August 28—For several years now, there have been loud voices in the wind saying that the cost of public administration in Uganda is growing beyond sustainable levels.
Last week, President Yoweri Museveni caused many to sit up and listen after it emerged that he wrote a blunt July 17, 2017 letter to Cabinet members, calling for a reorganisation of the numerous government agencies and authorities with a view of making some urgent financial savings.
Museveni said in part, “The only thing I want to point out to you comrades is that it is a mistake for us to continue funding and overseeing such wastages of our meagre resources.”
The sweetener is better salaries and benefits for those who survive the purge. By nature, all governments know little about saving money, because taxes come in every working day. It was when those taxes begin to consistently dip that everyone starts to talk about efficiency and what not. If Uganda’s revenue base was bigger, you wonder whether we would be having this conversation.
At a glance, the picture is concerning, considering the little money that has to go around. Once again, virtually no government ministry is getting the allocation it asked for. Matters are not helped by the fact that during the last financial year, the Uganda Revenue Authority reported a shortfall of just over $130 million. It was a similar story for 2015/16.
Then there is the issue of political patronage; usually easy to justify, but expensive to maintain besides being the leading wedge for duplication of effort in government service delivery.
Ugandan tax payers are supporting the biggest Cabinet and biggest number of administrative units in the East African Community member states. One may suggest this is all relative compared to the price of stability.
At $6 billion, Kenya’s total annual public sector wage bill is almost equivalent to Uganda’s whole national budget for 2017/18. Addressing Parliament earlier this year, President Uhuru Kenyatta expressed both his anguish and outrage that some 50% of the taxes raised, go to paying 700,000 elected officials and public sector workers.
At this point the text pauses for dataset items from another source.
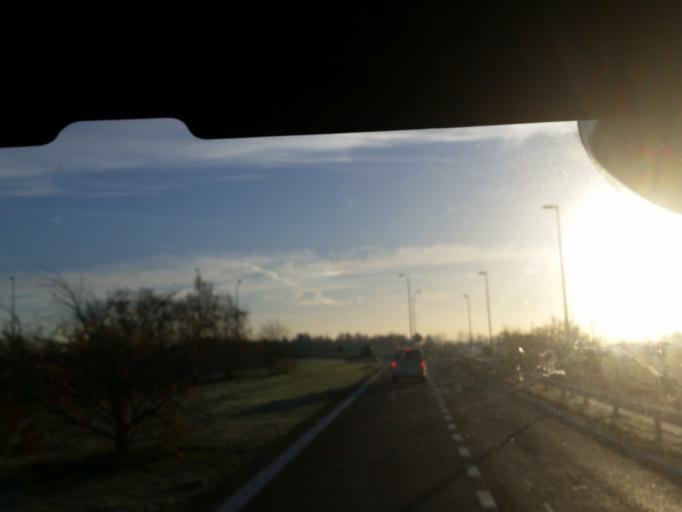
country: BE
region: Flanders
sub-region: Provincie Antwerpen
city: Retie
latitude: 51.2944
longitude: 5.0912
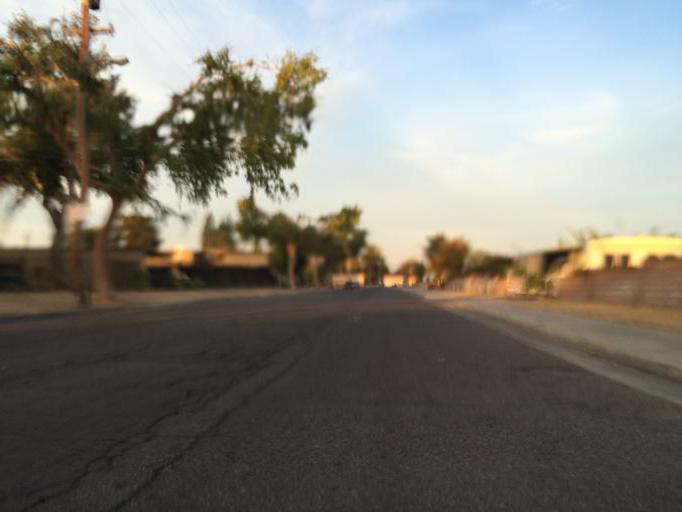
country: US
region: California
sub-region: Fresno County
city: Fresno
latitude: 36.7814
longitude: -119.7613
Here in Uganda, the situation is not so dire but, whenever civil society organisations raise the issue of a bloated government, they are shouted down and often accused of being tools of the World Bank and International Monetary Fund (IMF). The IMF has never hidden its disapproval of governments that refuse to live within their means, because these are same governments that come running to Washington for help.
Finance minister, Matia Kasaija and Muruli Mukasa, his colleague in the public service ministry, have been given the unenviable task of coming up with a feasible plan of execution.
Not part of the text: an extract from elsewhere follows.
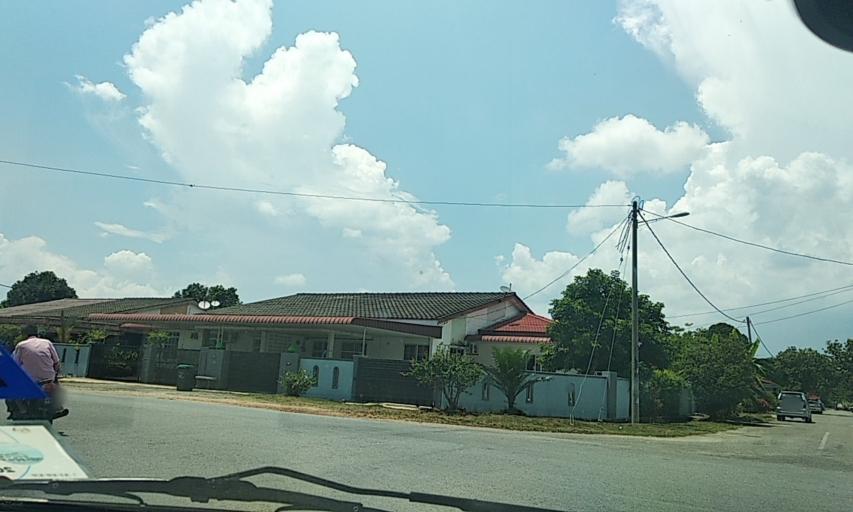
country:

And execution it will be. Museveni in his letter wants to consolidate, rationalise and downsize. Words that basically mean chop, chop and chop again. The deadline for submission of the plan is December 20, 2017. Question is where, whom and how, but more intriguing, is five months enough time to come out with a plan bearing in mind the numbers involved? Unless of course, there is something we do not know.
The major snag for the two Ministers is there were probably some very good reasons to have these authorities and agencies set up in the first place. Now, how do you explain them away?
On top of that, the relevant heads will also fight tooth and nail to rationalise their existence in spite of their present shoestring budgets which may turn the whole thing into a circus of sorts. The kind of stage legislators love to grandstand on.
The truth of the matter is many heads of government authorities and agencies have a long list of responsibilities, but little or no money to do the job. How then can you reasonably judge their performance? Cuts are certainly needed but, the presidential directive also risks throwing out plenty of babies along with the bath water if the evaluations are done in a rushed manner.